A Rake's Progress, plate 2, 1735
William Hogarth (1697 - 1764)
RA Collection: Art
Plate two from William Hogarth's set of eight engravings A Rake's Progress. As for many of Hogarth's best-known engravings, the set was based on preexisting paintings by the printmaker, painted in 1734 and now in Sir John Soane's Museum, London.
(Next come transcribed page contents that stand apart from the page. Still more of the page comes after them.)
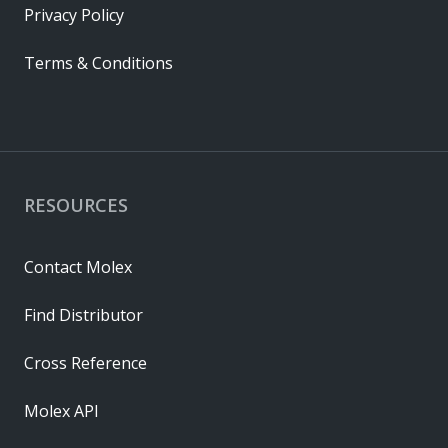
Privacy Policy
Terms & Conditions
RESOURCES
Contact Molex
Find Distributor
Cross Reference
Molex API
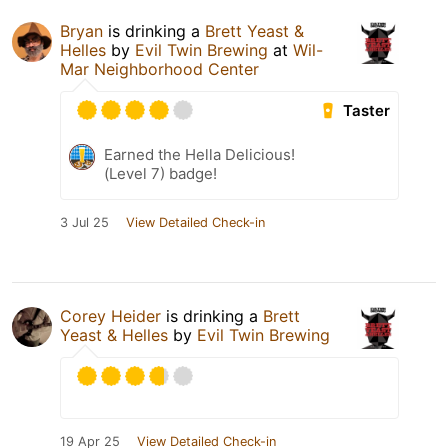
Bryan
is drinking a
Brett Yeast &
Helles
by
Evil Twin Brewing
at
Wil-
Mar Neighborhood Center
Taster
Earned the Hella Delicious!
(Level 7) badge!
3 Jul 25
View Detailed Check-in
Corey Heider
is drinking a
Brett
Yeast & Helles
by
Evil Twin Brewing
19 Apr 25
View Detailed Check-in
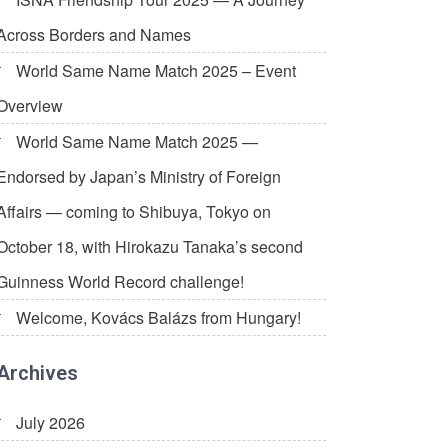
Across Borders and Names
World Same Name Match 2025 – Event
Overview
World Same Name Match 2025 —
Endorsed by Japan’s Ministry of Foreign
Affairs — coming to Shibuya, Tokyo on
October 18, with Hirokazu Tanaka’s second
Guinness World Record challenge!
Welcome, Kovács Balázs from Hungary!
Archives
July 2026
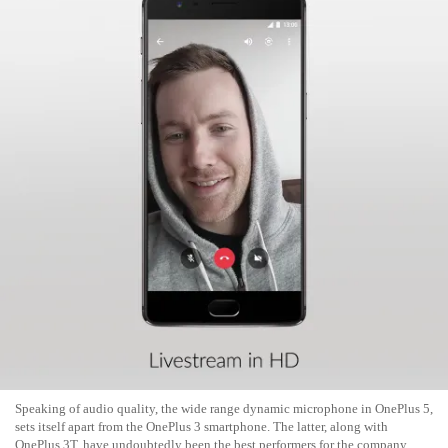
Speaking of audio quality, the wide range dynamic microphone in OnePlus 5,
sets itself apart from the OnePlus 3 smartphone. The latter, along with
OnePlus 3T, have undoubtedly been the best performers for the company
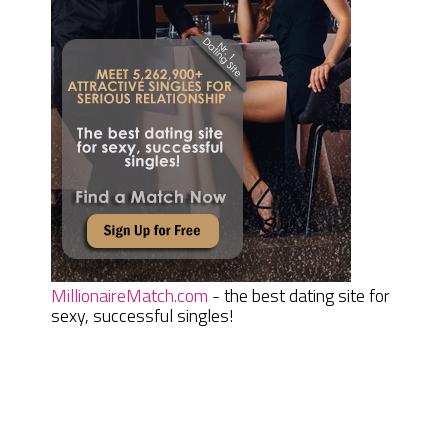
MillionaireMatch.com
- the best dating site for
sexy, successful singles!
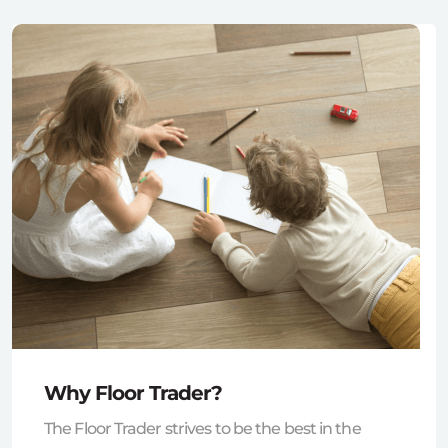
Why Floor Trader?
The Floor Trader strives to be the best in the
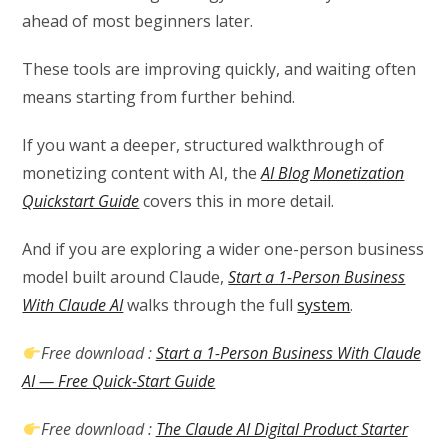
ahead of most beginners later.
These tools are improving quickly, and waiting often
means starting from further behind.
If you want a deeper, structured walkthrough of
monetizing content with AI, the
AI Blog Monetization
Quickstart Guide
covers this in more detail.
And if you are exploring a wider one-person business
model built around Claude,
Start a 1-Person Business
With Claude AI
walks through the full
system
.
Free download :
Start a 1-Person Business With Claude
AI — Free Quick-Start Guide
Free download :
The Claude AI Digital Product Starter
The set, made as a sequel to Hogarth's Harlot's Progress, was the artist's second 'modern moral subject'. It tells the story of a young man of modest means, Tom Rakewell, coming into an inheritance and entering fashionable London life before succumbing to financial ruin and madness. This plate shows Tom (holding as letter) installed in a stately mansion, surrounded by those who stand to benefit from his patronage: on the left, a dancing master, landscape gardener, fencing master and composer; and on the right a huntsman, jockey and a sinister figure whose letter of recommendation identifies him as a 'Capt. Hackum'. In an anteroom on the left more people (including a poet and a tailor) wait for an audience; the walls are adorned with incompatible artworks, including a Judgement of Paris which parodies Tom's situation.
This impression is from the third state of the plate- in the later states small changes were made to the image, and a mis-spelling of the word 'Harlot' (as 'Horlot') in the accompanying verses was corrected!